Final note: David and I also discussed storing the UnlockHash -> index lookup table on the device itself (instead of in the wallet db). This saves some code in siad, but it quickly becomes infeasible due to the highly constrained storage space of such devices. The Ledger Nano S, for example, has only 320kb of persistent storage, so it could only store a few thousand addresses. We could use the brute-force strategy to trade time for storage space, but this isn't great either; no one wants to wait 30 seconds for their signature. These approaches also fail if you want to use special UnlockConditions, like a multi-sig or timelocked output.

[DavidVorick]

Looks pretty good to me. I'm wondering if we should do a little extra work here to make sure that we can support HD keys in the future. I'm not sure what that would entail entirely, but if the hardware wallet code and interface is able to do HD keys, then we won't have to upgrade a bunch of legacy hardware wallets to add it to siad later.

[lukechampine]

I think at this point it's probably best to keep things simple. If we support HD keys on the hardware wallet but not in siad, it would probably confuse users. One thing we could do is, instead of storing the derivation index as a uint64, store a generic string. Then we'd be able to support HD key derivation paths down the line.

[lukechampine]

I'm reversing what I said earlier about unlock conditions: it's ok to require them. At the end of the day, if you want to spend an output, you need to know what its unlock conditions are. If you're using a watch-only wallet, you may or may not know the unlock conditions of the addresses you're tracking; that's okay. You might be using it as part of an offline-signing scheme, or you could just be interested in tracking the balances of a set of addresses. If you're in the latter group, /wallet/unspent just won't contain the unlock conditions.
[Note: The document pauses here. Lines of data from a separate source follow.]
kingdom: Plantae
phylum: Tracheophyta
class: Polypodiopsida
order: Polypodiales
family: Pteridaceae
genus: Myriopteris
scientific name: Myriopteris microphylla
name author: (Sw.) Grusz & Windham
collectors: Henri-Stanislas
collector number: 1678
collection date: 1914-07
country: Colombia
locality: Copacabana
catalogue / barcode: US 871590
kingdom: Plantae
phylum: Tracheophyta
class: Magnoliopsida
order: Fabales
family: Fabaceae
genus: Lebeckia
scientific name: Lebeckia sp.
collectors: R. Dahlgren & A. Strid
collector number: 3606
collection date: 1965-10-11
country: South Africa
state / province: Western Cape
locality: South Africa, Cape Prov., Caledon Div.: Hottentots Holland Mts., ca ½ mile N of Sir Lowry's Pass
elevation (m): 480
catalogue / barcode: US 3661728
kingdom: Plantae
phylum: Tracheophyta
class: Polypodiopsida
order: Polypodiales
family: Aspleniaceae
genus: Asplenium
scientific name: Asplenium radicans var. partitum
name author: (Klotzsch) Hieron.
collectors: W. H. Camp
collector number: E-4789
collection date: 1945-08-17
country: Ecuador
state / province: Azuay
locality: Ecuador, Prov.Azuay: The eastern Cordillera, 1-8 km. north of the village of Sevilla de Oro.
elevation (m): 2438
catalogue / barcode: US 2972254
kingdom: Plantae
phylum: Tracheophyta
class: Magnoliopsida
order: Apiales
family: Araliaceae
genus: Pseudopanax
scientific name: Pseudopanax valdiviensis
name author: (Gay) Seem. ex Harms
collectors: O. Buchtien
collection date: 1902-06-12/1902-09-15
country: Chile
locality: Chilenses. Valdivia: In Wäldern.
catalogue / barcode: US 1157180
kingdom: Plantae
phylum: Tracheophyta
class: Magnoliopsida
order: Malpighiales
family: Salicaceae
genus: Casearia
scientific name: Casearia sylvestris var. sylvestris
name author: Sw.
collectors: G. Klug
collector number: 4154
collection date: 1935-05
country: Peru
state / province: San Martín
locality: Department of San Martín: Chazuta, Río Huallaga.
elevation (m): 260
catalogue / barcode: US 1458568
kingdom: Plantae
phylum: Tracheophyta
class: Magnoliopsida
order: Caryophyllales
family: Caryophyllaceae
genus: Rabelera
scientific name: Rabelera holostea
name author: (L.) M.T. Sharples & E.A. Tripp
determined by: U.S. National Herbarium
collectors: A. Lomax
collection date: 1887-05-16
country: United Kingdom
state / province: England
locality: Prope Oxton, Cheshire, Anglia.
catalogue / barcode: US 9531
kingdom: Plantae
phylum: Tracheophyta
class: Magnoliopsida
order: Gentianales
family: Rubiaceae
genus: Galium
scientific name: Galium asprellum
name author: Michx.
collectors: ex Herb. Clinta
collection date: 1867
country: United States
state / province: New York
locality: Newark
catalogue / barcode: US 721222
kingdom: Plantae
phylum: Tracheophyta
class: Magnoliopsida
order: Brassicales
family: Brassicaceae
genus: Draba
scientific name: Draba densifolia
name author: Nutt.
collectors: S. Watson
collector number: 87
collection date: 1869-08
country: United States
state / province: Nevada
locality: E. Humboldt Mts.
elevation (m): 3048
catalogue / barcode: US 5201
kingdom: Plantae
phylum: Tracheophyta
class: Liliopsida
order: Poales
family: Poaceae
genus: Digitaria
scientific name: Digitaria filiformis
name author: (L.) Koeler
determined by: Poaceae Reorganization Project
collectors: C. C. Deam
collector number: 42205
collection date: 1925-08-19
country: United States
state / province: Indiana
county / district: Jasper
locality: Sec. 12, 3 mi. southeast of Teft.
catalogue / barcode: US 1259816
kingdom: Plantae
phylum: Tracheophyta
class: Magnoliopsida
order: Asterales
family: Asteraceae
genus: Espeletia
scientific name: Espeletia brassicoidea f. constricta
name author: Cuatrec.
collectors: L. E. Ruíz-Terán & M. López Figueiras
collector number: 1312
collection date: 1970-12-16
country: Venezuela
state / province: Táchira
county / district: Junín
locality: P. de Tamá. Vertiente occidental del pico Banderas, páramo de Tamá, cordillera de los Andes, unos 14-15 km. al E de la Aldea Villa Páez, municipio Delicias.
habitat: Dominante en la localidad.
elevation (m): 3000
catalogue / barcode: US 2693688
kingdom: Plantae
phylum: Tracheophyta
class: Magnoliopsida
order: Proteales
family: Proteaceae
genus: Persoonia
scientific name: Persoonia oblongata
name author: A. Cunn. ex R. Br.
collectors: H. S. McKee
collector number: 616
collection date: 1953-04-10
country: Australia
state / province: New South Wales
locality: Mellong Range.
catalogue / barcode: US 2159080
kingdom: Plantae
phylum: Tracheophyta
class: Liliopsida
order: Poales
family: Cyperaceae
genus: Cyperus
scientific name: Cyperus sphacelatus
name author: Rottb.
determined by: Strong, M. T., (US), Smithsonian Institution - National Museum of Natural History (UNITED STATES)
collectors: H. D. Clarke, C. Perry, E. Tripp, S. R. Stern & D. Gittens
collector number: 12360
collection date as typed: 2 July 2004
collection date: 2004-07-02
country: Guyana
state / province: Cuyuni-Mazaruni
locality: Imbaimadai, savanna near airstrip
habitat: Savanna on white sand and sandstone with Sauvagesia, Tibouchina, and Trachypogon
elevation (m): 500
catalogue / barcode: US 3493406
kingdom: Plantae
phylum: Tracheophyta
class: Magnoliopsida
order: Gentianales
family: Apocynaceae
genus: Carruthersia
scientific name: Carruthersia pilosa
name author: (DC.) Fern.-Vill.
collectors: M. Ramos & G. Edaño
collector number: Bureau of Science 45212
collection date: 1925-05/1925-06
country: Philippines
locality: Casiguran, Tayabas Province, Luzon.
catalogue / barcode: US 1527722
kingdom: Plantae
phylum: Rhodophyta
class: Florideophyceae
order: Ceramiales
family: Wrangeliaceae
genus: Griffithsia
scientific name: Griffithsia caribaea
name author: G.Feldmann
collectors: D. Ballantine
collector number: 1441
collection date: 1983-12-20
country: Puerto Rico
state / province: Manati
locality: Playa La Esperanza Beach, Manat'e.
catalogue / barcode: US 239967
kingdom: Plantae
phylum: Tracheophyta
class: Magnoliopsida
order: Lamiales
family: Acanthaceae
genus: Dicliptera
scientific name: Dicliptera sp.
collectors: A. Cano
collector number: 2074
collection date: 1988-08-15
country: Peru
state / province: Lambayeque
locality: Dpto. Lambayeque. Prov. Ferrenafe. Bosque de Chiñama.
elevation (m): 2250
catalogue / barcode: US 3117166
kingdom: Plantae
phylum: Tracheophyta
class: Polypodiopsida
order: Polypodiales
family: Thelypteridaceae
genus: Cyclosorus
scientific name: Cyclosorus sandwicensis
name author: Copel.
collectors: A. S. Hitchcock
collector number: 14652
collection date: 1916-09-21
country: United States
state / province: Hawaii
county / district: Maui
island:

The really nice thing about this decision is that it greatly simplifies the standard signing process. Since the user will have to fill in the unlock conditions themselves, SignTransaction can now calculate the unlock hashes itself. That means that it can automatically sign any inputs that it has keys for; you don't have to provide the toSign argument at all. I think this is how bitcoind does it: you just provide the partially-completed transaction, and SignTransaction automagically signs it. Of course, if you only want to sign a specific set of inputs, that's possible too. The automagic version is just a convenience.

There's still two missing pieces of the offline-signing puzzle. First, we need a true watch-only wallet. At bare minimum this means methods/api calls for loading addresses to watch (and optionally the unlock conditions along with them). Second, SpendableOutput needs to include the information used to derive the associated signing key, whether that ends up being a BIP44 path or a simple index. This is required by the Ledger app and other hardware wallets. Once we have those two things, it will be feasible to conduct a proper offline-signing scheme with a hardware wallet.